> _Extrait fourni_
Faire la promotion et soutenir les centres d’amitié, les organismes et les entreprises autochtones participants.
Développement et résultats
Candice Day, coordonnatrice des capacités en matière d’économie sociale de l’OFIFC, a mené il y a deux ans une étude auprès des centres d’amitié, qui a permis découvrir qu’ils étaient déjà engagés dans des activités d’économie sociale et si ce n’était pas le cas qu’ils manifestaient beaucoup d’intérêt dans le secteur. Malgré cet intérêt marqué, aucun centre ne possédait les ressources humaines et financières pour s’y mettre.
À partir de ces résultats, l’OFIFC a décidé de concevoir cinq initiatives d’économie sociale par an au cours des trois prochaines années. Kitigan est la première. L’OFIFC est la mieux placée pour développer cette entreprise sociale en ligne, car elle permet d’avoir les centres comme partenaires commerciaux et elle a une grande expérience de collaboration avec eux. Ainsi, ces relations diffèrent de celles entretenues par des entreprises « normales ». Comme l’a mentionné Chester Langille, « lorsque vous commencez un partenariat avec un organisme tout nouveau, vous ne savez pas ce qui se passera. Vous avez un accord et vous faites des promesses. En revanche, nous avons une très longue expérience avec les centres et nous savons que ce sont des organismes solides. »
L’Association nationale des centres d’amitié, un réseau de 119 centres d’amitié d’un océan à l’autre, apporte elle aussi son soutien. Cette relation donne à Kitigan un avantage considérable sur le marché, elle facilite l’accès à beaucoup de centres, ce qui augmente la visibilité de Kitigan au Canada. Ceci permet également de rassembler plus d’artistes. Avant son lancement, six centres avaient manifesté leur intérêt à participer à l’initiative Kitigan. Kitigan prévoit qu’avec la hausse des ventes, l’enthousiasme grandissant et l’accumulation des connaissances, d’autres centres vont souhaiter devenir partenaires.

> _Lignes de données_
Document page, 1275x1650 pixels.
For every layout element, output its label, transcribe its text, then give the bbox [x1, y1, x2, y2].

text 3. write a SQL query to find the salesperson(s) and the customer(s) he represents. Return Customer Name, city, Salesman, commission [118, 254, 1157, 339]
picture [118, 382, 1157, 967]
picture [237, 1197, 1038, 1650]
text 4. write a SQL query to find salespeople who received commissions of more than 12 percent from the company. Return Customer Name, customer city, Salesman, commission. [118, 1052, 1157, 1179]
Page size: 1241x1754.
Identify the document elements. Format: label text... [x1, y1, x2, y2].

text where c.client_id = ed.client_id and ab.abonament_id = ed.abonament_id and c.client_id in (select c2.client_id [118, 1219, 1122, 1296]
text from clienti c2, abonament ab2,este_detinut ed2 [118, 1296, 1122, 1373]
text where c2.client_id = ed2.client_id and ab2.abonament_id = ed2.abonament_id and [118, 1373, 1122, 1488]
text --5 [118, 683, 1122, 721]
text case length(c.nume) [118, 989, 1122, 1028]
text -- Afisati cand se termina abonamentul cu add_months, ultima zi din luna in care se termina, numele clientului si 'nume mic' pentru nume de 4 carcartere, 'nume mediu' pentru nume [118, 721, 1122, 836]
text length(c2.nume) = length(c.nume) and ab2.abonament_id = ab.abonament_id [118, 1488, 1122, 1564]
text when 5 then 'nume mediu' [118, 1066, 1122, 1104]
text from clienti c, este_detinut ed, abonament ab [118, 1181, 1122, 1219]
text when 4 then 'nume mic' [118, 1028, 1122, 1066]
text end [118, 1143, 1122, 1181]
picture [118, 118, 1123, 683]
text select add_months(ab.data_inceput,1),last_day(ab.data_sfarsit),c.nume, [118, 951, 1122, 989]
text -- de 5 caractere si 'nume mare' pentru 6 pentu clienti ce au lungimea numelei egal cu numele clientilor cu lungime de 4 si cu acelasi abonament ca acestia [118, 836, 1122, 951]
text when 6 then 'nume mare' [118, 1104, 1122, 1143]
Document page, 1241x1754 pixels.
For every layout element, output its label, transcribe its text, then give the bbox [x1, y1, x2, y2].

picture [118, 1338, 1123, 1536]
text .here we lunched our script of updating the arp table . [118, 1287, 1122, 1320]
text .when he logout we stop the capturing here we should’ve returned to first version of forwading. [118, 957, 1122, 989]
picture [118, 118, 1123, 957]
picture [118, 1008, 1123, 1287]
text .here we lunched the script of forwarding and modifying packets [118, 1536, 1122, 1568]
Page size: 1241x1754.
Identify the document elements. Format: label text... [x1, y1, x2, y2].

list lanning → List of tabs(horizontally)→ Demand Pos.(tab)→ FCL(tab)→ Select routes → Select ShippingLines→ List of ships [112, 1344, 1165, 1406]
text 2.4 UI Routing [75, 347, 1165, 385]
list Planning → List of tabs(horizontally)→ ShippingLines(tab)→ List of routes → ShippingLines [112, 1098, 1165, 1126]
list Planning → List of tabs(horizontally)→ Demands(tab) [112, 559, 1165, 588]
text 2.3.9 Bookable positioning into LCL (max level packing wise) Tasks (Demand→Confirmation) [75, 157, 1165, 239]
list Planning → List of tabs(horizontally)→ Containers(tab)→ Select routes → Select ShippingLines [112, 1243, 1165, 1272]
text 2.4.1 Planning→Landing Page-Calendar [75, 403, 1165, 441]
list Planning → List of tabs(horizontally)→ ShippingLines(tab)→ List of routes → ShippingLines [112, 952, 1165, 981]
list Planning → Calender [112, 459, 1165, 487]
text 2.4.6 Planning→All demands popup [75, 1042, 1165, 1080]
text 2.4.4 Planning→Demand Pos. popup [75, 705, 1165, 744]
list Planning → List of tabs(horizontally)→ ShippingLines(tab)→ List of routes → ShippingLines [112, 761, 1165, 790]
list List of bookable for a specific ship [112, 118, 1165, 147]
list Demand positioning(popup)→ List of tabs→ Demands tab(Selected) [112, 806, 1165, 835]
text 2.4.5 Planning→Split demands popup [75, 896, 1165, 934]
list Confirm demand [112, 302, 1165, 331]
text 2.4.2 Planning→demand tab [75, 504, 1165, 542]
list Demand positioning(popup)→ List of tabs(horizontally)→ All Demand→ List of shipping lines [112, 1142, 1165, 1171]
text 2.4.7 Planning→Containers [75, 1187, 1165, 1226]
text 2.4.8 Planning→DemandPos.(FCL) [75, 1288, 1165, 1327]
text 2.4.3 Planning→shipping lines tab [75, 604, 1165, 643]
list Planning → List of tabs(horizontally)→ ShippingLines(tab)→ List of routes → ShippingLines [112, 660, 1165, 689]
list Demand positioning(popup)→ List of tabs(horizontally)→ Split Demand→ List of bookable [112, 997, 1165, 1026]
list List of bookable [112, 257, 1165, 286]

> _Vos tâches_
**A.** Reproduisez à l'identique le passage de l'extrait sur Kitigan qui va de « Développement et résultats » jusqu'à « pour s’y mettre. ».
**B.** D'après l'extrait sur Kitigan, répondez brièvement, une réponse par ligne :
(i) Combien d'initiatives d'économie sociale l'OFIFC a-t-elle décidé de concevoir chaque année ?
(ii) Combien de centres d'amitié le réseau de l'Association nationale des centres d'amitié regroupe-t-il ?
(iii) Avant le lancement, combien de centres avaient manifesté leur intérêt à participer à l'initiative Kitigan ?
**C.** Traduisez en anglais la phrase suivante de l'extrait sur Kitigan : « Ceci permet également de rassembler plus d'artistes. »

> _Réponses par tâche_
**A.**
Développement et résultats
Candice Day, coordonnatrice des capacités en matière d’économie sociale de l’OFIFC, a mené il y a deux ans une étude auprès des centres d’amitié, qui a permis découvrir qu’ils étaient déjà engagés dans des activités d’économie sociale et si ce n’était pas le cas qu’ils manifestaient beaucoup d’intérêt dans le secteur. Malgré cet intérêt marqué, aucun centre ne possédait les ressources humaines et financières pour s’y mettre.

**B.**
(i) Cinq.
(ii) 119.
(iii) Six.

**C.** This also makes it possible to bring together more artists.